### Assignment
From the line containing "AI is also being" down to the line containing "#### Resource Management" in the records below, reproduce every line exactly, ends included, and omit all others.
★ ★ ★
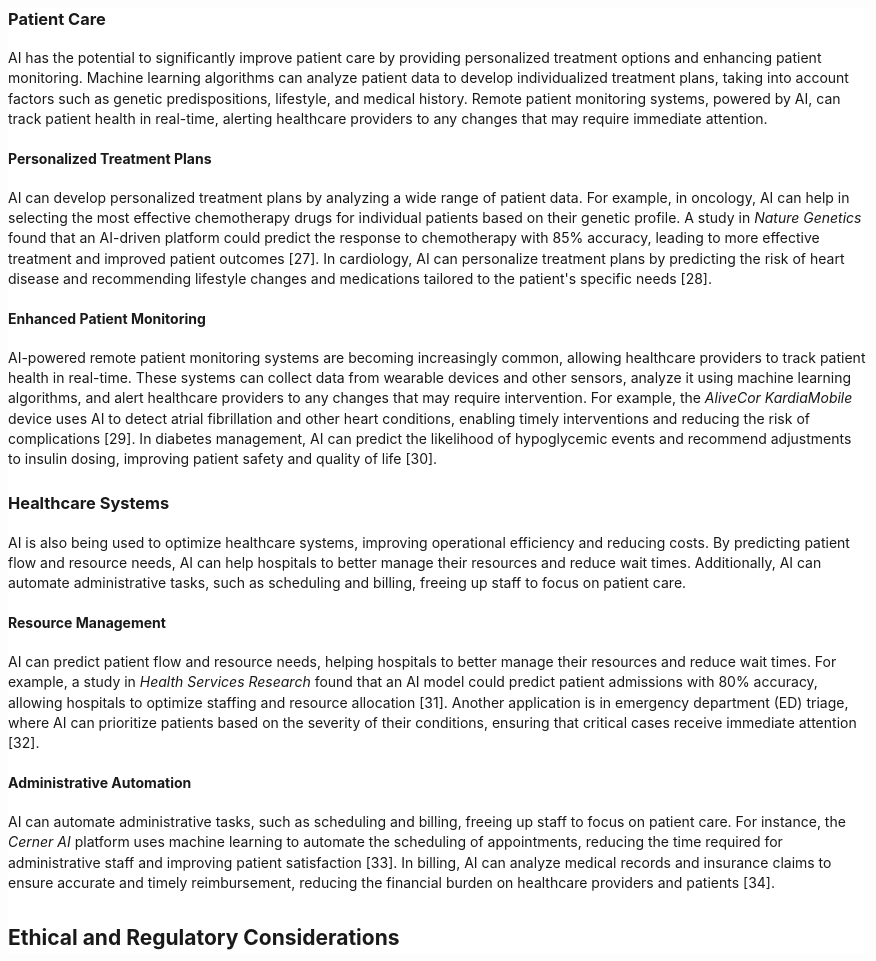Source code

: ### Patient Care

AI has the potential to significantly improve patient care by providing personalized treatment options and enhancing patient monitoring. Machine learning algorithms can analyze patient data to develop individualized treatment plans, taking into account factors such as genetic predispositions, lifestyle, and medical history. Remote patient monitoring systems, powered by AI, can track patient health in real-time, alerting healthcare providers to any changes that may require immediate attention.

#### Personalized Treatment Plans
AI can develop personalized treatment plans by analyzing a wide range of patient data. For example, in oncology, AI can help in selecting the most effective chemotherapy drugs for individual patients based on their genetic profile. A study in *Nature Genetics* found that an AI-driven platform could predict the response to chemotherapy with 85% accuracy, leading to more effective treatment and improved patient outcomes [27]. In cardiology, AI can personalize treatment plans by predicting the risk of heart disease and recommending lifestyle changes and medications tailored to the patient's specific needs [28].

#### Enhanced Patient Monitoring
AI-powered remote patient monitoring systems are becoming increasingly common, allowing healthcare providers to track patient health in real-time. These systems can collect data from wearable devices and other sensors, analyze it using machine learning algorithms, and alert healthcare providers to any changes that may require intervention. For example, the *AliveCor KardiaMobile* device uses AI to detect atrial fibrillation and other heart conditions, enabling timely interventions and reducing the risk of complications [29]. In diabetes management, AI can predict the likelihood of hypoglycemic events and recommend adjustments to insulin dosing, improving patient safety and quality of life [30].

### Healthcare Systems

AI is also being used to optimize healthcare systems, improving operational efficiency and reducing costs. By predicting patient flow and resource needs, AI can help hospitals to better manage their resources and reduce wait times. Additionally, AI can automate administrative tasks, such as scheduling and billing, freeing up staff to focus on patient care.

#### Resource Management
AI can predict patient flow and resource needs, helping hospitals to better manage their resources and reduce wait times. For example, a study in *Health Services Research* found that an AI model could predict patient admissions with 80% accuracy, allowing hospitals to optimize staffing and resource allocation [31]. Another application is in emergency department (ED) triage, where AI can prioritize patients based on the severity of their conditions, ensuring that critical cases receive immediate attention [32].

#### Administrative Automation
AI can automate administrative tasks, such as scheduling and billing, freeing up staff to focus on patient care. For instance, the *Cerner AI* platform uses machine learning to automate the scheduling of appointments, reducing the time required for administrative staff and improving patient satisfaction [33]. In billing, AI can analyze medical records and insurance claims to ensure accurate and timely reimbursement, reducing the financial burden on healthcare providers and patients [34].

## Ethical and Regulatory Considerations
★ ★ ★
### Solved exercise
AI is also being used to optimize healthcare systems, improving operational efficiency and reducing costs. By predicting patient flow and resource needs, AI can help hospitals to better manage their resources and reduce wait times. Additionally, AI can automate administrative tasks, such as scheduling and billing, freeing up staff to focus on patient care.

#### Resource Management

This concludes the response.